La religione era diventata, invece, qualcosa che apparteneva ormai alla cultura degli antenati, un insieme di forme ripetute che non portano nessun effetto concreto alla vita di tutti i giorni. Se porgi l’altra guancia, sembri un debole, un po’ un frescone, uno che non ha le palle per reagire. In questo contesto avevo accumulato frustrazioni, nevrosi e malesseri, e il fatto di lavorarci sopra con il teatro mi consentiva quantomeno di sottopormi a una specie di utilissima autoanalisi.

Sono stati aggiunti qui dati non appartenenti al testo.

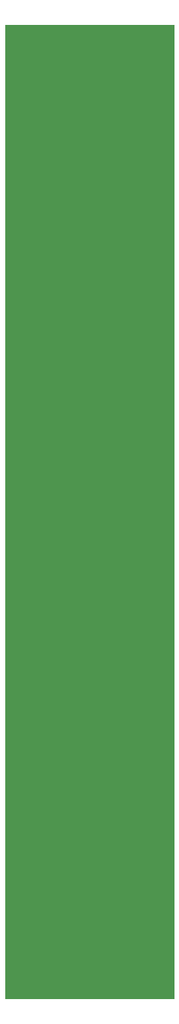
<source format=gbr>
G04 DipTrace 2.4.0.2*
%INBoard.gbr*%
%MOMM*%
%ADD11C,0.152*%
%FSLAX53Y53*%
G04*
G71*
G90*
G75*
G01*
%LNBoardPoly*%
%LPD*%
G36*
X0Y0D2*
D11*
Y109220D1*
X19050D1*
Y0D1*
X0D1*
G37*
M02*

</source>
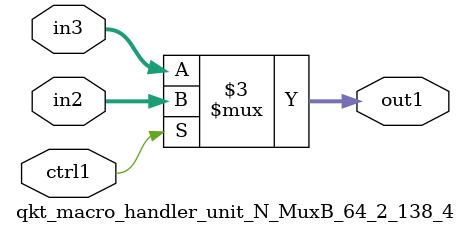
<source format=v>

`timescale 1ps / 1ps


module qkt_macro_handler_unit_N_MuxB_64_2_138_4( in3, in2, ctrl1, out1 );

    input [63:0] in3;
    input [63:0] in2;
    input ctrl1;
    output [63:0] out1;
    reg [63:0] out1;

    
    // rtl_process:qkt_macro_handler_unit_N_MuxB_64_2_138_4/qkt_macro_handler_unit_N_MuxB_64_2_138_4_thread_1
    always @*
      begin : qkt_macro_handler_unit_N_MuxB_64_2_138_4_thread_1
        case (ctrl1) 
          1'b1: 
            begin
              out1 = in2;
            end
          default: 
            begin
              out1 = in3;
            end
        endcase
      end

endmodule



</source>
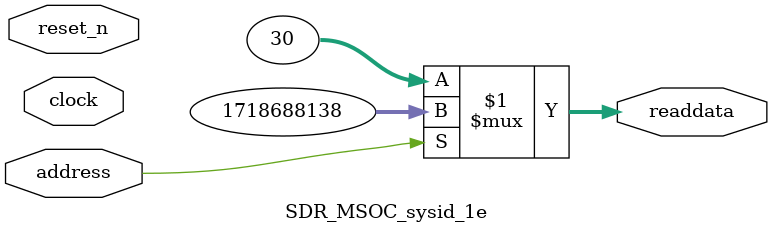
<source format=v>



// synthesis translate_off
`timescale 1ns / 1ps
// synthesis translate_on

// turn off superfluous verilog processor warnings 
// altera message_level Level1 
// altera message_off 10034 10035 10036 10037 10230 10240 10030 

module SDR_MSOC_sysid_1e (
               // inputs:
                address,
                clock,
                reset_n,

               // outputs:
                readdata
             )
;

  output  [ 31: 0] readdata;
  input            address;
  input            clock;
  input            reset_n;

  wire    [ 31: 0] readdata;
  //control_slave, which is an e_avalon_slave
  assign readdata = address ? 1718688138 : 30;

endmodule



</source>
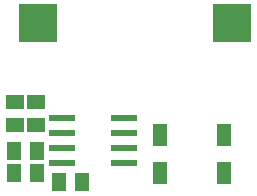
<source format=gbr>
G04 EAGLE Gerber RS-274X export*
G75*
%MOMM*%
%FSLAX34Y34*%
%LPD*%
%INSolderpaste Top*%
%IPPOS*%
%AMOC8*
5,1,8,0,0,1.08239X$1,22.5*%
G01*
%ADD10R,1.300000X1.900000*%
%ADD11R,1.500000X1.240000*%
%ADD12R,1.240000X1.500000*%
%ADD13R,3.200000X3.200000*%
%ADD14R,2.200000X0.600000*%


D10*
X133790Y58930D03*
X188790Y58930D03*
X188790Y90930D03*
X133790Y90930D03*
D11*
X11430Y118720D03*
X11430Y99720D03*
X29210Y99720D03*
X29210Y118720D03*
D12*
X29820Y77470D03*
X10820Y77470D03*
D13*
X30776Y185420D03*
X195284Y185420D03*
D14*
X103470Y80010D03*
X51470Y80010D03*
X103470Y67310D03*
X103470Y92710D03*
X103470Y105410D03*
X51470Y67310D03*
X51470Y92710D03*
X51470Y105410D03*
D12*
X67920Y50800D03*
X48920Y50800D03*
X29820Y58420D03*
X10820Y58420D03*
M02*

</source>
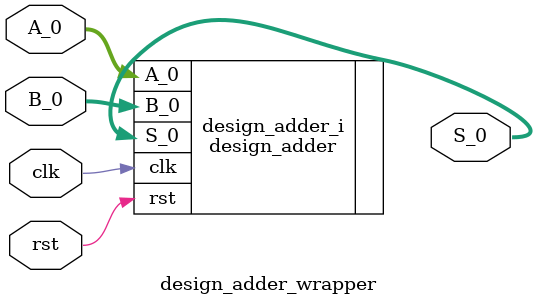
<source format=v>
`timescale 1ns / 1ps

module design_adder_wrapper
   (A_0,
    B_0,
    S_0,
    clk,
    rst);
  input [7:0]A_0;
  input [7:0]B_0;
  output [8:0]S_0;
  input clk;
  input rst;

  wire [7:0]A_0;
  wire [7:0]B_0;
  wire [8:0]S_0;
  wire clk;
  wire rst;

  design_adder design_adder_i
       (.A_0(A_0),
        .B_0(B_0),
        .S_0(S_0),
        .clk(clk),
        .rst(rst));
endmodule
</source>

Osservavo continuamente la mia mente, al limite dell’esaurimento, per superare blocchi, paure e complessi. Se sei un giovane in cerca di approvazione non è semplice adocchiare e prendere al volo le occasioni della vita. Per conquistare uno spazio, se non hai santi in Paradiso, tocca sgomitare come al tavolo del buffet di un self service “All you can eat”, dove, come è noto a tutti, non esiste, e forse non è neanche possibile, nessuna forma di civiltà.
Con la testa così piena di sogni, ingenue aspettative e speranze, tornai nella capitale e per tre lunghi anni cercai di sbarcare il lunario facendo improbabili quanto inutili provini di teatro, cinema e pubblicità.
Stavo cercando di capire chi ero e che posto avevo nel mondo.